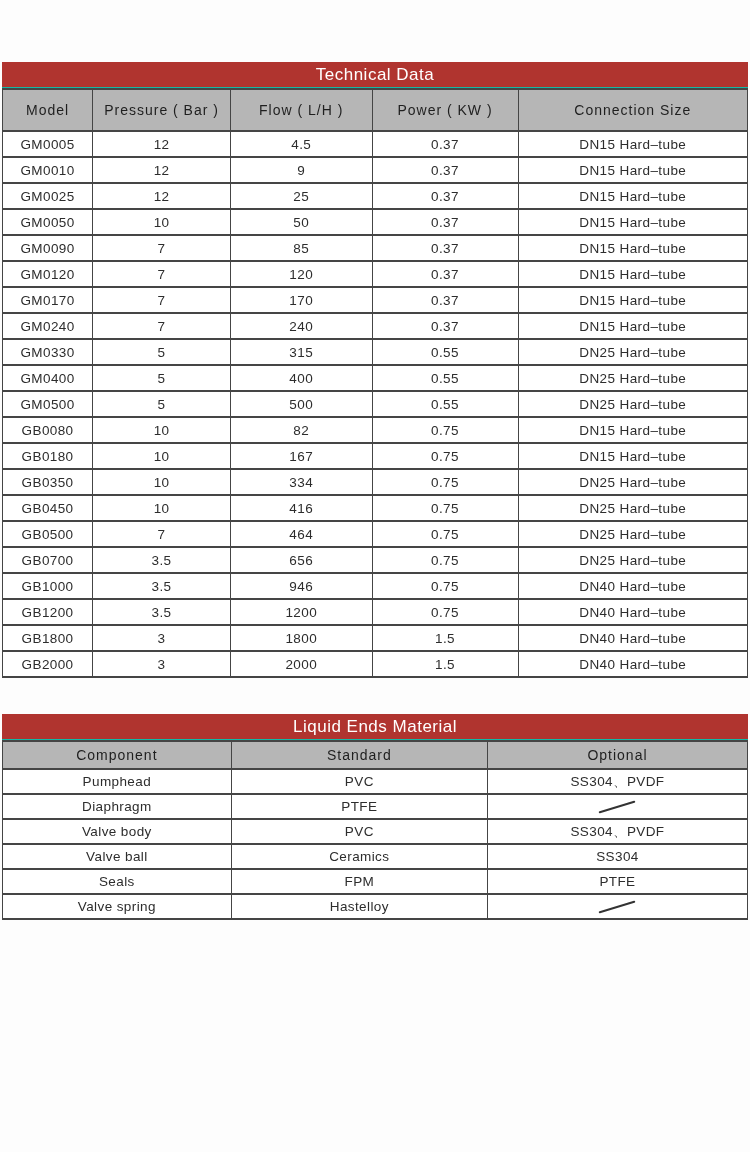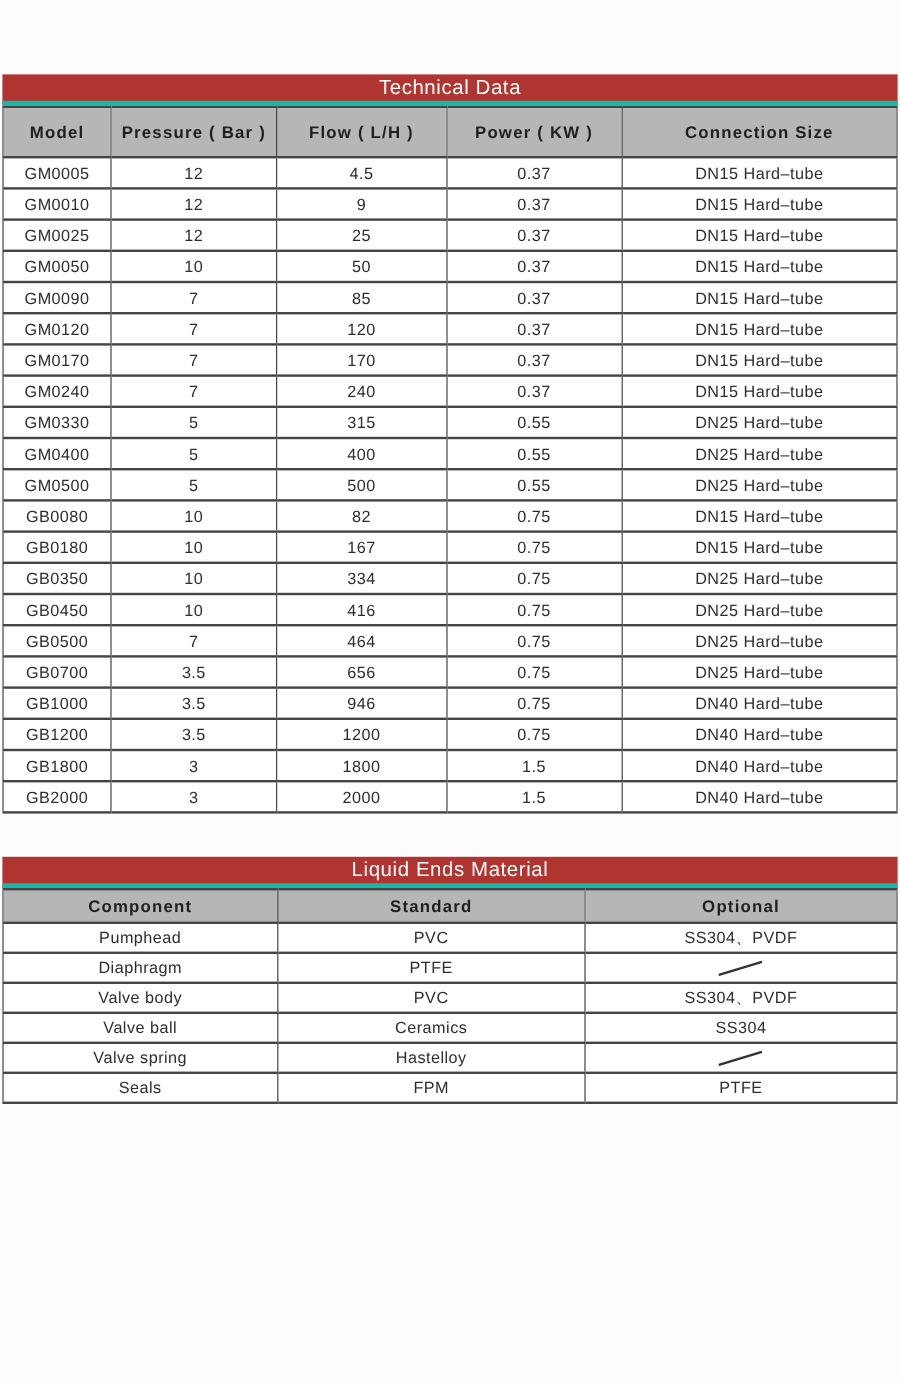--- a/index.html
+++ b/index.html
@@ -21,7 +21,7 @@
     box-sizing: border-box;
     height: 26px;
     background: #b0342f;
-    border-bottom: 4px solid #14b8a6;
+    border-bottom: 1px solid #14b8a6;
     display: flex;
     align-items: center;
     justify-content: center;

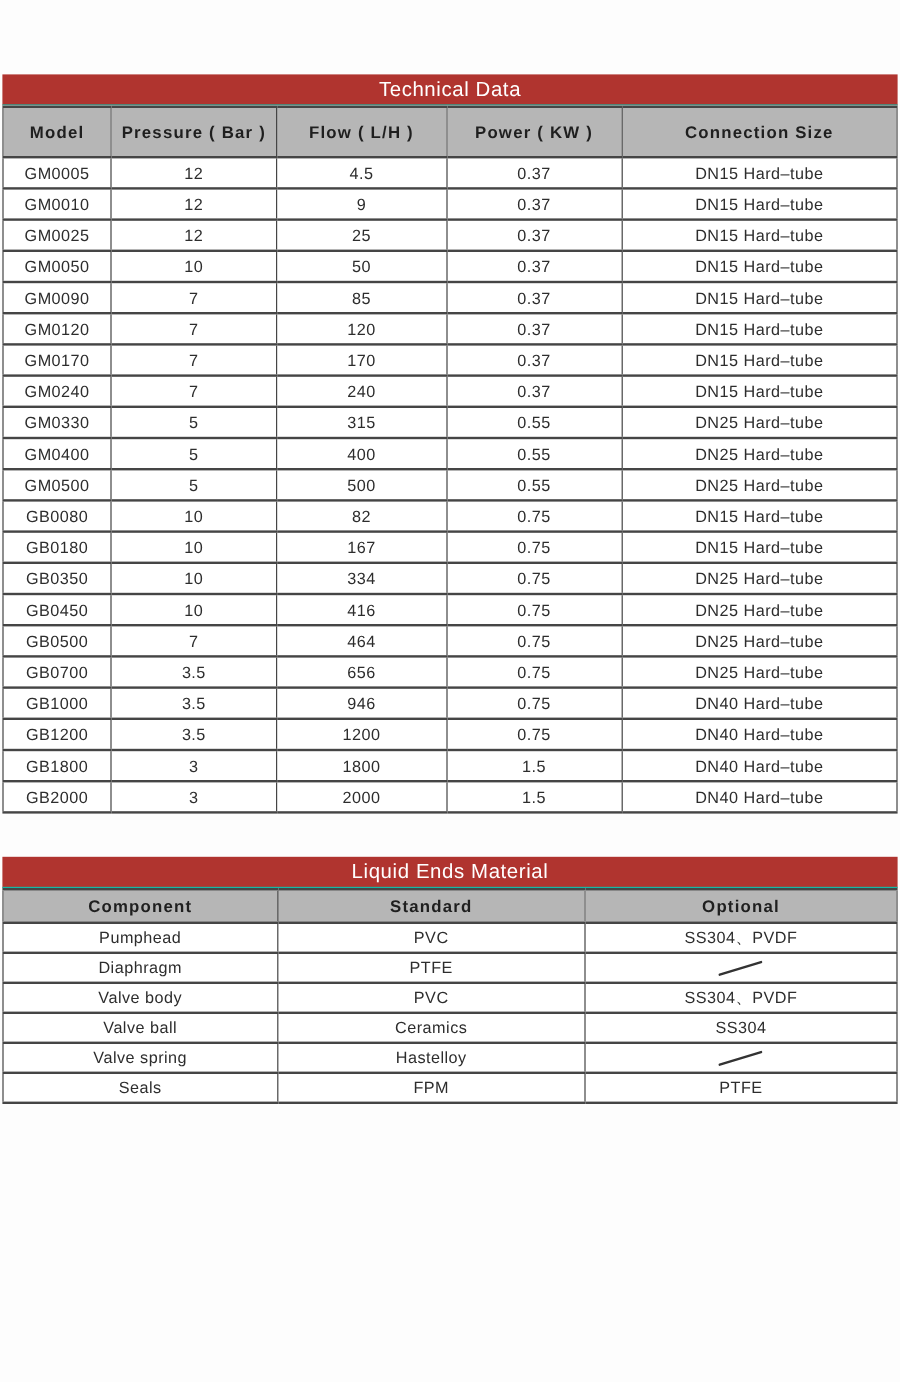--- a/index.html
+++ b/index.html
@@ -48,7 +48,7 @@
   }
   th {
     background: #b6b6b6;
-    font-weight: bold;
+    font-weight: normal;
     font-size: 14px;
     letter-spacing: 1px;
     color: #1f1f1f;

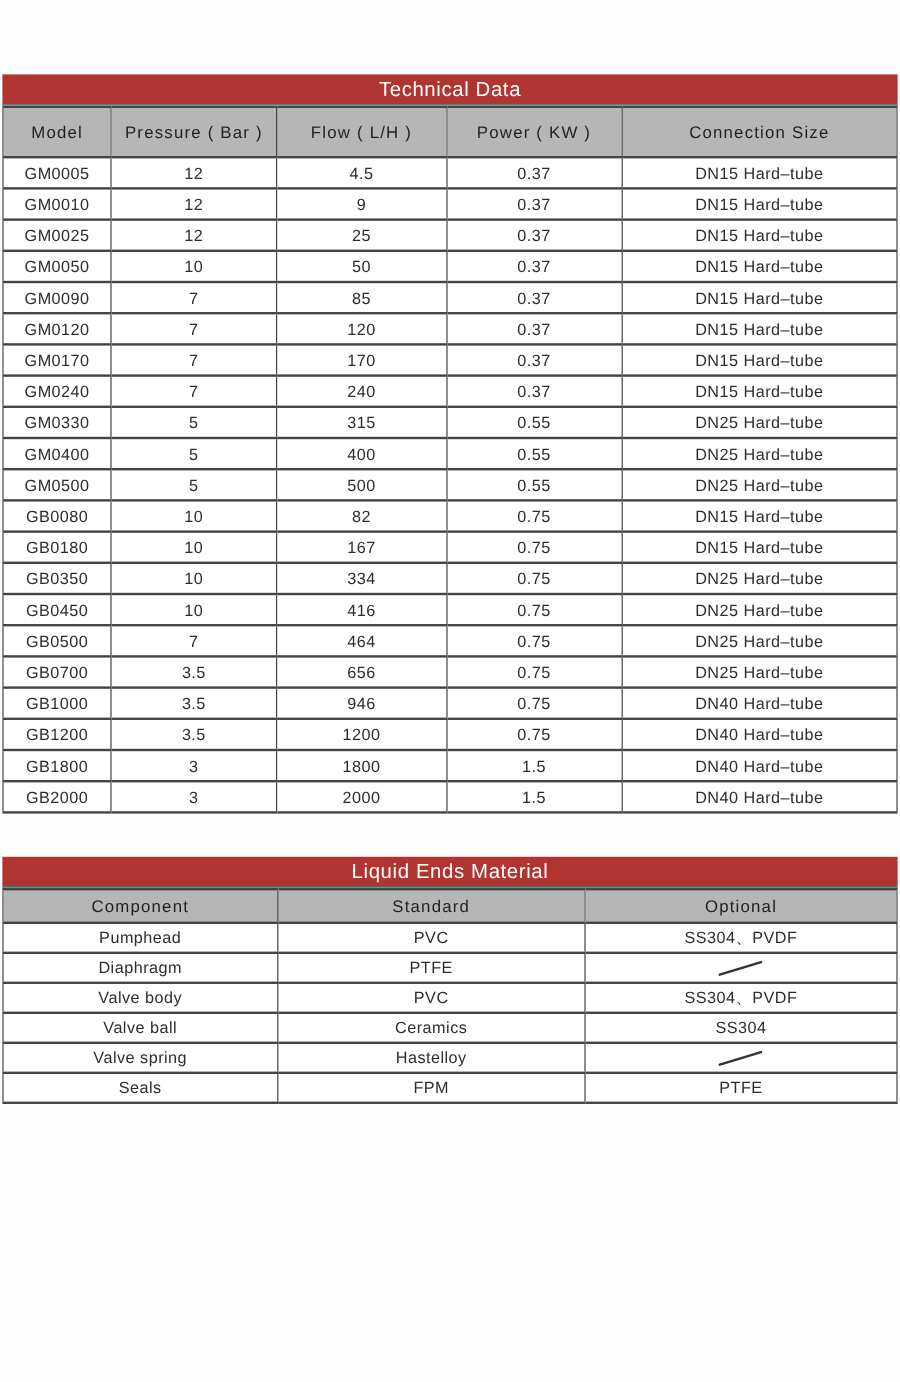--- a/index.html
+++ b/index.html
@@ -292,15 +292,15 @@
             <td>SS304</td>
           </tr>
           <tr>
+            <td>Seals</td>
+            <td>FPM</td>
+            <td>PTFE</td>
+          </tr>
+          <tr>
             <td>Valve spring</td>
             <td>Hastelloy</td>
             <td><span class="slash-mark"></span></td>
           </tr>
-          <tr>
-            <td>Seals</td>
-            <td>FPM</td>
-            <td>PTFE</td>
-          </tr>
         </tbody>
     </table>
   </section>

§ Exercise details
Across the whole listing above, find every line with the string "font" and copy it.

§ Answer below
-    font-weight: bold;
+    font-weight: normal;
     font-size: 14px;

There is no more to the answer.